DM: I learned that I was on a short list. I had been offered a couple of other things, and it was a moment in time when I hadn't been onstage in awhile, and I was anxious to do something. The other things I was being offered — three plays, which were all wonderful plays here in New York, but there was nothing that I was getting really, really excited about. I heard that I was on this short list, and I went and listened to the score and got the libretto and read the libretto and said, 'Oh my God, I have to do this!' I had known some of the score — I'd actually sung 'What a Waste' as part of a trio on 'Leonard Bernstein's New York,' but I didn't really know the score in its entirety. I knew the play My Sister Eileen. I had seen it in a high school production many years ago, but when I heard it and read it, I just called my agent right away and said, 'Okay, where am I on that list?' [Laughs.] 'Just please let them know that I'd really, really love to do this,' because I just loved the release of it, and that was something I was anxious to have a chance to experience. And I hadn't done comedy in awhile, and some people thought I'd never done comedy [Laughs.] I had, but it had been some time prior and in projects that weren't as high profile. And so, I just thought I'd like to remind myself that I'm capable of this, and I think I'd like to let people in the business know that I can do this, and I also just thought it would be great to do something that joyous and that good. So, that's how that all happened. I don't think I was the first — in fact, I know I wasn't number one on the list [laughs], but I'm glad that it came to me. . . . It was surprising in the dimension of it. I think it's sort of easy to look at it and think of it just in a more two-dimensional way, but the minute you sort of step inside of it, you recognize that there is this real heart at the core of it, in the love that the sisters have for one another. And there is a pathos to it for Ruth in her journey that is just a pleasure to get to explore both ends of. I love it.
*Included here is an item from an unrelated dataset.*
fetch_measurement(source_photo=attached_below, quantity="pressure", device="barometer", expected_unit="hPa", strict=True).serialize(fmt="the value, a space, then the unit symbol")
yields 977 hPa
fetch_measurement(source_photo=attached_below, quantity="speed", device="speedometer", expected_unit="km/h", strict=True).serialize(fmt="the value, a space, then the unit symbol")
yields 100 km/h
How long do you think you'll stay with the show?
DM: I'm signed through October. I have one of those contracts that starting in the summer would allow me to leave for a limited amount of time to do a film or television project and then come back.
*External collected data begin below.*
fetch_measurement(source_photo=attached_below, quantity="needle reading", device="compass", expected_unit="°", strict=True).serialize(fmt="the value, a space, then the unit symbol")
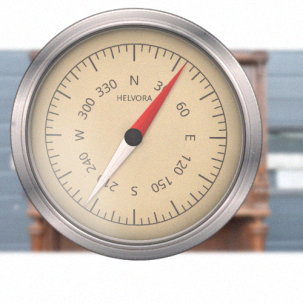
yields 35 °
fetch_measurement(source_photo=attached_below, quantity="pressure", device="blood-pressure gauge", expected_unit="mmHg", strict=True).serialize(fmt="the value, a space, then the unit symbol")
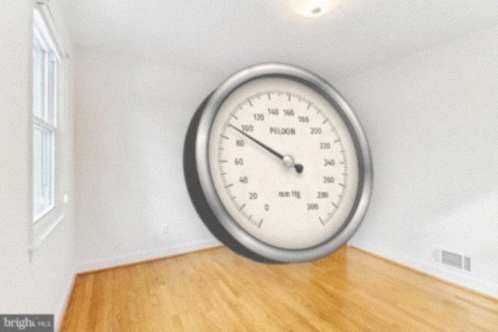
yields 90 mmHg
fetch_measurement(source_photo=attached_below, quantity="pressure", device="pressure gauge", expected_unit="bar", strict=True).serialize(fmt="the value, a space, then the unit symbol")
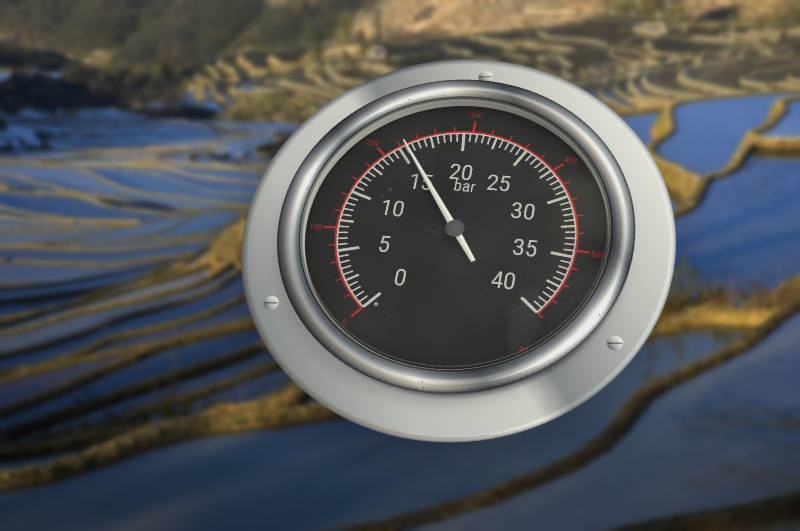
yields 15.5 bar
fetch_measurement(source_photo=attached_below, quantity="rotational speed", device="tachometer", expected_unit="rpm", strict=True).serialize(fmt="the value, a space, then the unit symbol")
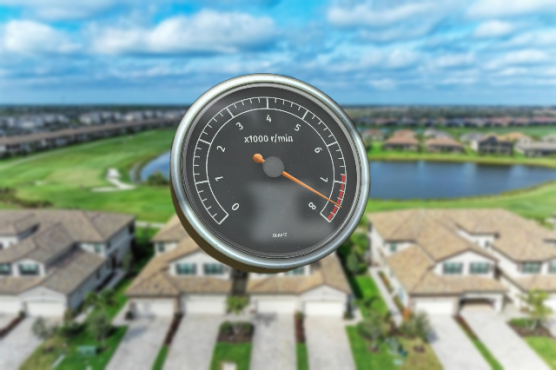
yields 7600 rpm
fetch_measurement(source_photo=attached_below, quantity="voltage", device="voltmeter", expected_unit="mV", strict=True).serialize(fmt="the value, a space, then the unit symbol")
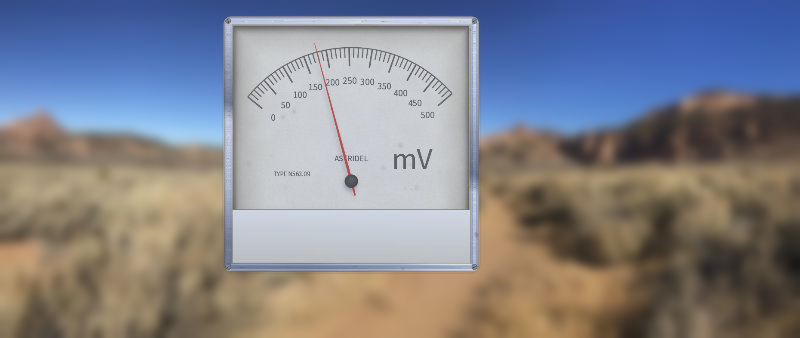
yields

You just did a pilot, right?
DM: I shot a pilot that did not get picked up, but that they want to reshoot. They're talking about August, which would be in synch with my contractual agreement, and then if they liked what they reshot, we might be a mid-season [replacement], so that could actually all work out time-wise. That was another thing that there was a lot of drama about and inaccurate reporting about that I was leaving [Wonderful Town]. And, it's like, no [that's not true]. The pilot was a situation where they came to me, and I said, 'I can't do it.' Then they basically said, 'You know what, if we just have you work on Monday.' I ended up having to take two days off. And I said, 'You know what, talk to my producers because I don't see how it's possible, and they made an agreement with the producers that was amenable to everyone.' The rest of the people on the pilot worked for two weeks on it, and I just flew in and out and did my stuff with Jeff Goldblum. I think it has great potential, but who the hell knows? [Laughs.]

Last question: When people hear the name Donna Murphy, what would you like them to think?
DM: Integrity . . . and that I'm always trying to bring a sense of humanity to the people that I portray.